Lyle Masaki of AfterElton.com commends the manga for illustrating "the challenges gay men face in Japanese society", and for not following the traditional mode of student-teacher romantic relationships in "Boys Love" titles, opting instead for a friendship where both characters discover more about what it is to be a gay man. Holly Ellingwood at Active Anime commended the first volume its unique artwork, and praised the plot for its "bittersweet" poignancy, and for showing unrequited love rather than being a simplistic story about "winning the guy". She felt the second volume had "unusual pacing" and came off as "abrupt" peeks into the lives of many different couples.

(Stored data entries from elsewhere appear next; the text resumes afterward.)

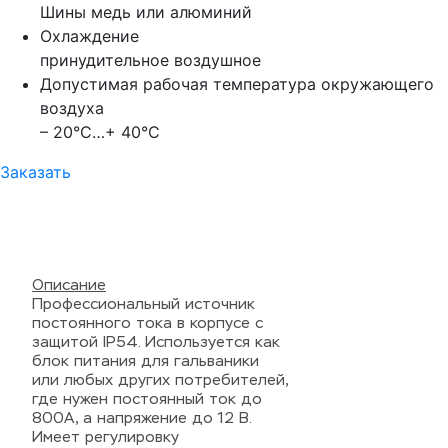
Шины медь или алюминий
Охлаждение
принудительное воздушное
Допустимая рабочая температура окружающего
воздуха
– 20°С…+ 40°С
Заказать
Описание
Профессиональный источник
постоянного тока в корпусе с
защитой IP54. Используется как
блок питания для гальваники
или любых других потребителей,
где нужен постоянный ток до
800А, а напряжение до 12 В.
Имеет регулировку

Mania.com's Danielle Van Gorder praised the manga for its characterization and ability to reflect reality. Erin Finnegan of Pop Culture Shock criticized the story for Ida and Hachizume adopting each other, essentially getting married, before having sex, which she regarded as unrealistic. Comic World News's David Welsh says that Yoshinaga's characters, even in this early work, have layers, and that it is enjoyable to see how the frank student inspires the adult characters to communicate better. Coolstreak Cartoons's Leroy Douresseaux criticizes the manga for its inability to focus on one couple. Robin Brenner described the plot as being "an engaging meditation on how crushes are wonderful, but oh, how they can hurt." Jason Thompson regarded the story as having been "padded out", but enjoyed the theme of "love and loss" in the manga. Johanna Draper Carlson felt it was novel for the treatment of sex in the first volume to consist of a character making sure they would be able to satisfy their partner. She felt the second volume was strange for being largely sex scenes.